As Dale knows, all laws are to some extent over- or under-inclusive. A law designed to encourage (or discourage) behavior A may in practice reward (or punish) people who do not engage in A (or reward/punish those who engage in A only occasionally just as much as those who engage in A regularly). Similarly, the law may reward/punish some people who NEVER engage in A, or it may result in some combination of the above (i.e., rewarding/punishing less than all of those who engage in A while simultaneously rewarding/punishing some who do not).

This kind of imperfection is simply an unavoidable feature of law, and of all human endeavors, and it seems to me entirely unconvincing to point to the mere existence of some over- or under-inclusiveness respecting behavior A as “proof” that the statute cannot have had the purpose (or cannot have the effect) of encouraging/discouraging A.

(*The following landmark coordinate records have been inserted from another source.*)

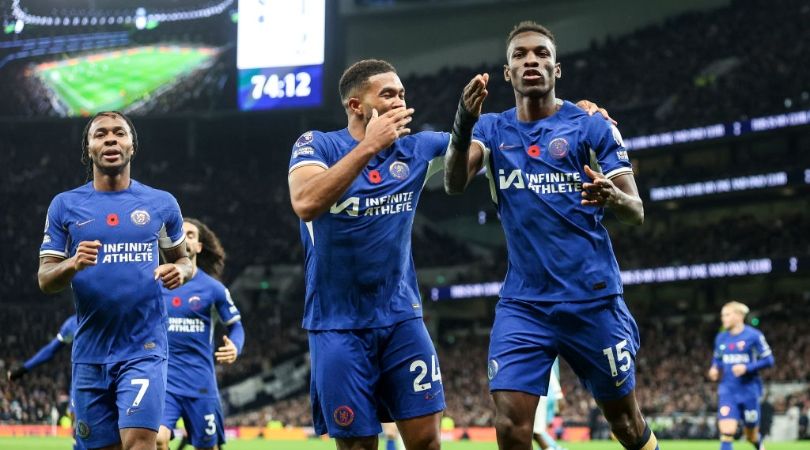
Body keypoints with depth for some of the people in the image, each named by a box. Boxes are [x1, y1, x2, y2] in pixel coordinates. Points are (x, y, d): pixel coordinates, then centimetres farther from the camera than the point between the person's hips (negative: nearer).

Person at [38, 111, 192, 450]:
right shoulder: (65, 205, 5)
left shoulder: (161, 203, 5)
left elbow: (182, 259, 18)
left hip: (144, 349, -2)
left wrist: (180, 271, -6)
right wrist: (73, 264, -18)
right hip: (90, 354, 2)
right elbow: (45, 280, 4)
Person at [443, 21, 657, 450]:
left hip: (593, 299, -1)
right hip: (522, 304, 1)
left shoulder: (591, 126, -1)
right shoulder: (492, 129, 5)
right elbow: (454, 183, -15)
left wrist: (612, 196, -31)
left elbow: (636, 210, -6)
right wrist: (463, 124, -35)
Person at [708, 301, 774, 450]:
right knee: (727, 430, -15)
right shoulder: (721, 338, 7)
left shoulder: (754, 336, -8)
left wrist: (746, 368, -20)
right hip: (727, 391, 3)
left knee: (751, 435, 11)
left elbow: (768, 360, -7)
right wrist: (714, 369, -2)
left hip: (748, 391, -3)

Most of us would agree that the purpose (and, we hope, effect) of speed limits is to promote automotive safety. Nonetheless, few would deny that there are some drivers who regularly exceed the speed limit without incident. Similarly, most would admit that some drivers who do not exceed the speed limit (like those who drive 35 mph on the freeway or who simply drive badly although observing the speed limit) pose a safety risk. Yet, most of us would consider it silly to point to the safe drivers who regularly exceed the speed limit or the unsafe ones who drive below it as “proof” that speed limit laws have nothing to do with highway safety.

This one's a keeper

This post on QandO explains exactly my trouble with all the crap coming down from the Left about judges and the Supreme Court. I don't understand people who hold all those contradictory beliefs. Like my dad says, all they care about it power, and how to keep it.

Edit: I guess this looks a little silly, now, doesn't it?

Tuesday, November 01, 2005

People who live in an alternate reality

This guy does. I wonder why he reads Althouse.  Seems a little weird. Anyway, I don't know how to communicate with people like that because his reaction to Harry Reid is so different to mine that I wonder if we're even seeing the same thing. I despise Harry Reid. And the thing he, and our friend, said about Alito are so false and screaming, it gives me a headache just to read it. How often can they cry wolf? Sheesh. I understand that in their world, all conservatives are extremists, and that a conservative becomes a dangerous extremist when he's nominated for a position of influence, but, Come ON.
 
Oh, and Althouse's point was that if Democrats treat ALL conservative jurists as "EXTREMISTS!!!!!!" just because they are conservative, it will necessarily force presidents to nominate someone without a paper trail. When any sort of paper trail leads to EXTREMISTS!!!!!!!!!!, it's hard not to want to avoid that kind of asininity.